Magno Novaes

Personal information
- Full name: Magno Macedo Novaes
- Date of birth: 30 March 1983 (age 43)
- Place of birth: São Paulo, Brazil
- Height: 1.84 m (6 ft 0 in)
- Position: Goalkeeper

Team information
- Current team: Béziers (goalkeeper coach)

Youth career
- 1998: São Paulo
- 1998–2000: Corinthians

Senior career*
- Years: Team / Apps / (Gls)
- 2000–2004: Bahia
- 2004: Murici
- 2005: Democrata-GV
- 2005–2007: Moulins / 19 / (0)
- 2007–2008: Arles / 34 / (0)
- 2008–2013: Bastia / 147 / (0)
- 2013–2015: Valenciennes / 14 / (0)
- 2013–2014: Valenciennes B / 4 / (0)
- 2015: → Amiens (loan) / 18 / (0)
- 2015–2020: Béziers / 97 / (0)
- 2019–2020: Béziers B / 9 / (0)

Managerial career
- 2020–: Béziers (goalkeeper coach)
- 2021: Béziers (interim manager)

= Magno Novaes =

Brazilian footballer

Magno Macedo Novaes (born 30 March 1983) is a Brazilian former professional footballer who played as a goalkeeper.

==Playing career==
Born in São Paulo, Novaes arrived in France in 2005, where he played in the third-tier Championnat National for Moulins and Arles. In 2008, he joined Bastia of Ligue 2.

Novaes played all but two games as the Corsicans won the third division in 2010–11. A year later, they won promotion to Ligue 1 as champions and he was named Goalkeeper of the Year at the Trophées UNFP du football. However, veteran Frenchman Mickaël Landreau was preferred for the 2012–13 Ligue 1 season, and at its conclusion the Brazilian signed a two-year deal at Valenciennes also in the top flight.

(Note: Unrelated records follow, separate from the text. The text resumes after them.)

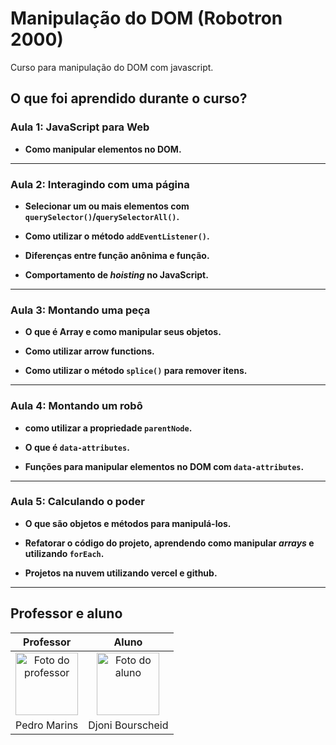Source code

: # Manipulação do DOM (Robotron 2000)

Curso para manipulação do DOM com javascript.

## O que foi aprendido durante o curso?

### Aula 1: JavaScript para Web

- **Como manipular elementos no DOM.**

---

### Aula 2: Interagindo com uma página

- **Selecionar um ou mais elementos com `querySelector()`/`querySelectorAll()`.**

- **Como utilizar o método `addEventListener()`.**

- **Diferenças entre função anônima e função.**

- **Comportamento de *hoisting* no JavaScript.**

---

### Aula 3: Montando uma peça

- **O que é Array e como manipular seus objetos.**

- **Como utilizar arrow functions.**

- **Como utilizar o método `splice()` para remover itens.**

---

### Aula 4: Montando um robô

- **como utilizar a propriedade `parentNode`.**

- **O que é `data-attributes`.**

- **Funções para manipular elementos no DOM com `data-attributes`.**

---

### Aula 5: Calculando o poder

- **O que são objetos e métodos para manipulá-los.**

- **Refatorar o código do projeto, aprendendo como manipular *arrays* e utilizando `forEach`.**

- **Projetos na nuvem utilizando vercel e github.**

---

## Professor e aluno

Professor | Aluno
:---:     | :---:
<a href="https://github.com/pedromarins" target="_blank" rel="noopener noreferrer"><img width="100" height="100" src="https://github.com/pedromarins.png" alt="Foto do professor" title="Foto do professor"></a> | <a href="https://github.com/djonibourscheid" target="_blank" rel="noopener noreferrer"><img width="100" height="100" src="https://github.com/djonibourscheid.png" alt="Foto do aluno" title="Foto do aluno"></a>
Pedro Marins | Djoni Bourscheid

At Valenciennes, Novaes was not first choice, including after relegation to Ligue 2, and also played occasionally for the reserve team in the fifth tier. In January 2015, he was loaned to third-tier Amiens for the rest of the season.

In October 2015, Novaes signed for Béziers for the rest of the Championnat National season. He played all but three games in 2017–18 as they won promotion as runners-up to Red Star, but in the ensuing Ligue 2 season he was absent with a knee injury from October to February, the first such absence of his career.

==Coaching career==
After his retirement in the summer 2020, Novaes was hired as goalkeeper coach at Béziers. After manager Colbert Marlot was fired on 15 November 2021, Novaes was named caretaker manager. Novaes was in charge for three games (2 victories, 1 defeat), before he was replaced by Alain Nègre on 14 December 2021. Novaes then continued in his original position as goalkeeper coach.